Есть особенно неблагодарные страны. Такова Россия.
Но член партии и член правительства не принадлежит сам себе. И хотя в тот траурный день более всего хотелось молчать — Милюков обязан был, по расписанию кадетского ЦК, через силу толкать себя в тот вечер и до поздней ночи по торжественным митингам партии народной свободы — сперва в Калашниковскую биржу (трудно описать овацию), потом в Фондовую биржу, и плести что-то такое оптимистическое — и о 1-й Думе, и о том, что Временное правительство — вожатый страны в неизведанное будущее, страна поверила этим людям, а нельзя доверять только наполовину. А силы врага иссякают, а союзники сильны как никогда. И тут скислялся, что отношения с Советом — не вполне нормальные, но нельзя допустить конфронтации, ибо таковая перельётся в гражданскую войну. А если не доверяют, пусть лучше у руля станут другие люди, пусть...

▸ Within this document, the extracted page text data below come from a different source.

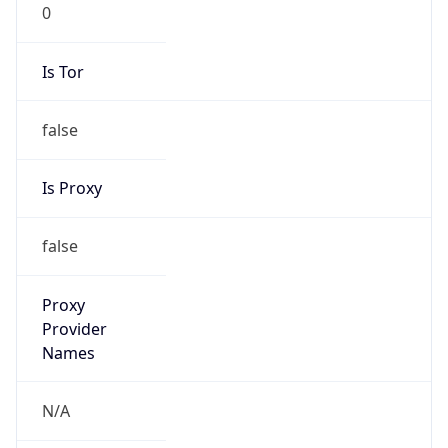
0
Is Tor
false
Is Proxy
false
Proxy
Provider
Names
N/A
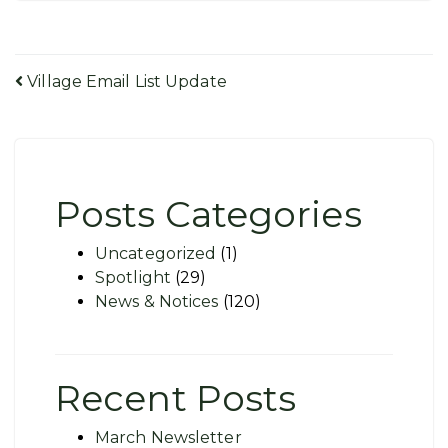
Post
Village Email List Update
navigation
Posts Categories
Uncategorized
(1)
Spotlight
(29)
News & Notices
(120)
Recent Posts
March Newsletter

А потом узнал, что в эти же самые вечерние часы на митинге в Михайловском театре Некрасов, уже нагло сбрасывающий свою личину и увёртки, публично возглашал: для достижения единства с социалистами нужны жертвы во внешней политике, надо бросить двусмысленные определения и отказаться от недомолвок.
Открыто бил в лицо.
Что осталось в нём от кадета? Хищный дезертир.
А достойно смолкнуть, а достойно сосредоточиться на своей работе — нельзя ни на день. Вчера — с отвращением пришлось ехать на это так называемое „совещание фронтовых делегатов”. Поехал заранее раздражённый и оскорблённый. Офицеров там было не много, всё больше нижние чины и унтеры, они же в президиуме, — дремучие непросвещённые лица, пробуждённые лишь нынешней распущенностью и политическим развратом. И тут же — глупый суетливый Скобелев, как же — тоже министр иностранных дел, Совета, — для контроля? для дублирования? Ещё стало гаже.
Разумеется, никакой речи, никакого вступительного слова Милюков не стал говорить. Демос желает задавать вопросы министру? Хорошо, я вот он, задавайте. Да вопросы их легко предвидеть, и потому нетрудно найтись в ответ.